Hartford, CT (PRWEB) January 7, 2006
Lt. Gov. Kevin Sullivan’s recent press release “Sullivan Unveils Mental Health Reform Package” has raised more than a few eyebrows across the state from children right advocates, as well as from victims of mental health abuse. Sullivan proposes to spend a whopping $34 Million on mental health in a one-year period alone. This money would be spent on additional services and programs without addressing the need for reforms in many areas of the current mental health system. This added funding for areas that have not proven themselves successful should be viewed critically and be cause for great public concern.
To give observers an inside view of the current system and its expenditures, they need only look at the many departments offering mental health services to the public.
Currently the State’s Department of Social Services has operating expenses of just under $200 million. This department carries program expenses, many of which are mental health based, of over $3.5 billion per year. The Connecticut Department of Children and Family Services both have operating expenses at over ½ a billion dollars per year. This spending is taking place without any accountability. Lack of accountability is two-fold, comprising of the State’s own failure to hold the department heads, as well as the many vendors of mental health services and programs accountable for justifying the need for the mental health programs/services that they are using and or soliciting. Furthermore the State is failing to hold all those providing mental health programs/services to the highest standards, by not requiring them to provide comprehensive reports demonstrating their success rates.
To spend additional money on any mental health services without seeing a track record for programs and or services already offered within the State should alarm all Connecticut taxpayers.
Ablechild, a national grassroots parent organization, with members in Connecticut advocating for both children and parental rights, had the opportunity to attend and testify at one of Lt. Governor Sullivan’s town hall meetings http://www.ablechild.org/testimony/state_of_connecticut_hearings.htm.
Ablechild was eager to share its concerns regarding the protection of human rights and the critical need for expanding mental health services beyond that of psychiatry, asking for the State to consider advocates and vendors employing non-drug and non-invasive programs/services for parents and children throughout the state. Alarmingly this town hall meeting consisted mostly of current mental health vendors asking for more money. What was obvious was that there was little evidence of success in their current programs with a basic lack of both new ideas and different types of strategies that might turn an obvious failed approach around.
“Lack of accountability is a big part of mental health and is a huge problem right now. The public should be aware and informed of all mental health programs being offered by the State. This would entail a disclosure of whether or not a program or service is successful or not.

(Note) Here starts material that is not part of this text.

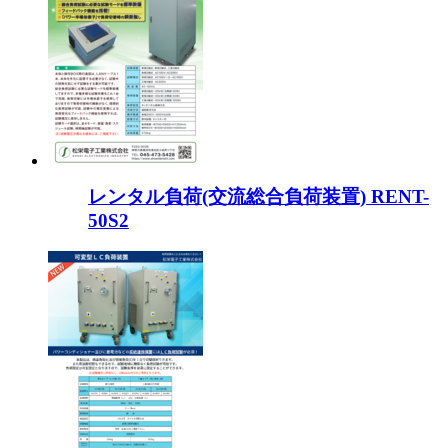
レンタル負荷(交流総合負荷装置) RENT-
50S2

The fact that we are allowing what is equivalent to frivolous spending on programs that have not been proven successful should not be allowed to continue,” said Ms. Sheila Matthews, National Vice President of Ablechild and a Connecticut resident concerned with informed consent and the right to privacy. Ms. Matthews has advocated in Connecticut on behalf of victims of mental health abuse, many of whom have come to Ablechild for help in regards to mental health services forced upon them by State agencies and vendors receiving state mental health funds.
The question that should be raised from all of this is: When do we say enough is enough? Are we going to allow this ridiculous amount of spending without accountability to continue? Or are we going to put our foot down and hold those responsible, for truly providing us with higher standards? Accountability and honesty is what all citizens and residents of Connecticut should be demanding from the State. Anything less is simply not enough.